*** Block opens ***

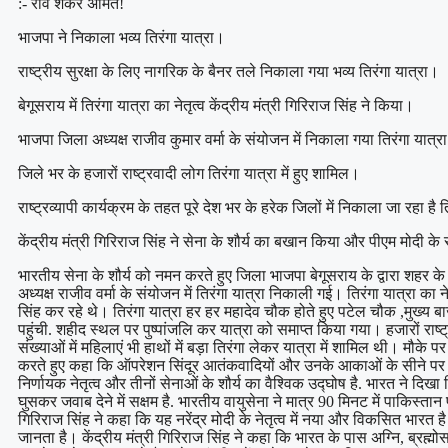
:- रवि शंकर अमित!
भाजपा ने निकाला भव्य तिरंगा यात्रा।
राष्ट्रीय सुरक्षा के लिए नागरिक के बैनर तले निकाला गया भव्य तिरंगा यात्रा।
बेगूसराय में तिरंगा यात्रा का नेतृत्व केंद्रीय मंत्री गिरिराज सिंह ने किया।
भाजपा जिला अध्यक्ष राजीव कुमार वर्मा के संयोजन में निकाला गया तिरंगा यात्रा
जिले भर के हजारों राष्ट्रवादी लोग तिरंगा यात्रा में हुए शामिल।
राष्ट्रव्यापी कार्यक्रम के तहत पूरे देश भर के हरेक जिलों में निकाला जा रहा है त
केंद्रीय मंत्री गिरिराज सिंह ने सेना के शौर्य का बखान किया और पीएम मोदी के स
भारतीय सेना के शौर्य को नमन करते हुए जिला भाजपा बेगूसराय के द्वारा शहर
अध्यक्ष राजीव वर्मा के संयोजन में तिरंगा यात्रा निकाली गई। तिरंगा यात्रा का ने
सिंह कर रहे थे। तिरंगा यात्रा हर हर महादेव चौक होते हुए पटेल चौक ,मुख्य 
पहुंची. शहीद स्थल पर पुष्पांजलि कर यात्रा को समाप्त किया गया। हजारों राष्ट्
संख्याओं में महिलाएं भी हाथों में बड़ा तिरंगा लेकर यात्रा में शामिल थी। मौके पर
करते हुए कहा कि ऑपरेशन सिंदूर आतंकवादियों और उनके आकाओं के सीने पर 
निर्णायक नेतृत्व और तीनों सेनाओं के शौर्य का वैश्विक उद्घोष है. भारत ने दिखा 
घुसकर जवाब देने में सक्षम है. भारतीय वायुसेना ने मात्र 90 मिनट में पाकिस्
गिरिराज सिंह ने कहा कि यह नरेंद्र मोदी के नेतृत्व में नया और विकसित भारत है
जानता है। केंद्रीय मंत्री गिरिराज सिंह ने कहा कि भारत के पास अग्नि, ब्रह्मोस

*** Block closes ***

What the task requires — Transcribe the listing verbatim, pictures excluded.

Response below —
:- रवि शंकर अमित!
भाजपा ने निकाला भव्य तिरंगा यात्रा।
राष्ट्रीय सुरक्षा के लिए नागरिक के बैनर तले निकाला गया भव्य तिरंगा यात्रा।
बेगूसराय में तिरंगा यात्रा का नेतृत्व केंद्रीय मंत्री गिरिराज सिंह ने किया।
भाजपा जिला अध्यक्ष राजीव कुमार वर्मा के संयोजन में निकाला गया तिरंगा यात्रा
जिले भर के हजारों राष्ट्रवादी लोग तिरंगा यात्रा में हुए शामिल।
राष्ट्रव्यापी कार्यक्रम के तहत पूरे देश भर के हरेक जिलों में निकाला जा रहा है त
केंद्रीय मंत्री गिरिराज सिंह ने सेना के शौर्य का बखान किया और पीएम मोदी के स
भारतीय सेना के शौर्य को नमन करते हुए जिला भाजपा बेगूसराय के द्वारा शहर
अध्यक्ष राजीव वर्मा के संयोजन में तिरंगा यात्रा निकाली गई। तिरंगा यात्रा का ने
सिंह कर रहे थे। तिरंगा यात्रा हर हर महादेव चौक होते हुए पटेल चौक ,मुख्य 
पहुंची. शहीद स्थल पर पुष्पांजलि कर यात्रा को समाप्त किया गया। हजारों राष्ट्
संख्याओं में महिलाएं भी हाथों में बड़ा तिरंगा लेकर यात्रा में शामिल थी। मौके पर
करते हुए कहा कि ऑपरेशन सिंदूर आतंकवादियों और उनके आकाओं के सीने पर 
निर्णायक नेतृत्व और तीनों सेनाओं के शौर्य का वैश्विक उद्घोष है. भारत ने दिखा 
घुसकर जवाब देने में सक्षम है. भारतीय वायुसेना ने मात्र 90 मिनट में पाकिस्
गिरिराज सिंह ने कहा कि यह नरेंद्र मोदी के नेतृत्व में नया और विकसित भारत है
जानता है। केंद्रीय मंत्री गिरिराज सिंह ने कहा कि भारत के पास अग्नि, ब्रह्मोस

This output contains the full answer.